I think there’s a lot to learn from the old school way of marketing and advertising. No greater example sticks out to me than when the agency I was working for folded last year and, while searching for employment, I stooped to the level of selling office supplies to small businesses door-to-door.
In door-to-door, you do everything that’s considered ineffective by social media evangelists. It’s cold, impersonal (in that you don’t know the prospect), and heavily sales focused. The tactics seem counter-productive.
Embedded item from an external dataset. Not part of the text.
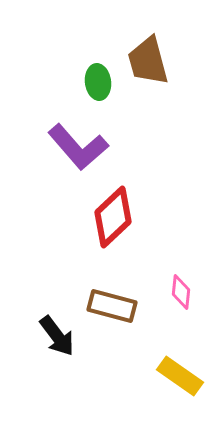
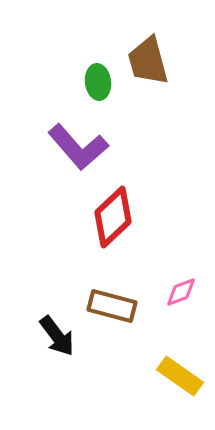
pink diamond: rotated 64 degrees clockwise
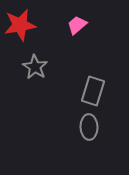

So at first, I didn’t follow the system. I didn’t listen to the principles. And I loosely followed the tactics. After a while, I found that even though prospects loved me, they didn’t buy from me. I was really friendly, and I could chat about just about anything with customers.
But I couldn’t close.
When I finally married the sales techniques with the relationship building skills I had mastered, I started selling like a monster. Then I quit. I still hated the “walking door-to-door” aspect of it and dreaded what that would be like during NY winters.
But I learned valuable lessons that are lit ablaze by my social media peeps. I like the industry. I like the theories. I like the people. I dislike the rose-colored glasses. I dislike the echo chamber.
And lately I’ve been feeling that some of my thoughts may brand me as an outcast, like in this Ogilvy quote:
“I run the risk of being denounced by the idiots who hold that any advertising technique which has been in use for more than two years is ipso facto obsolete.”
Does that mean there are no worthwhile thoughts and tactics being used by social media marketers now? No, but it does mean that a lot of the tactics used to create relationships, build trust, and ultimately drive sales through social media have already been discovered, mastered, and improved upon by door-to-door sales dudes long before we started commenting on the practice of marketing.
If you’re a social media marketer feeling a bit “icky” about hearing these thoughts from another social media marketer, please remember that I’m not telling you to be a huckster. That’s a misconception about door-to-door salespeople. The most successful door-to-door salespeople build relationships and do pretty much everything we advocate. The difference is that they also use persuasion techniques to help drive the prospect toward a desired action, and those techniques hold valuable lessons worth considering in order to get the most out of the relationships we’ve built.
In the end, I do believe that for the most part we do what salespeople do. The biggest difference is we do it all over a computer rather than while standing in a prospect’s living room or office.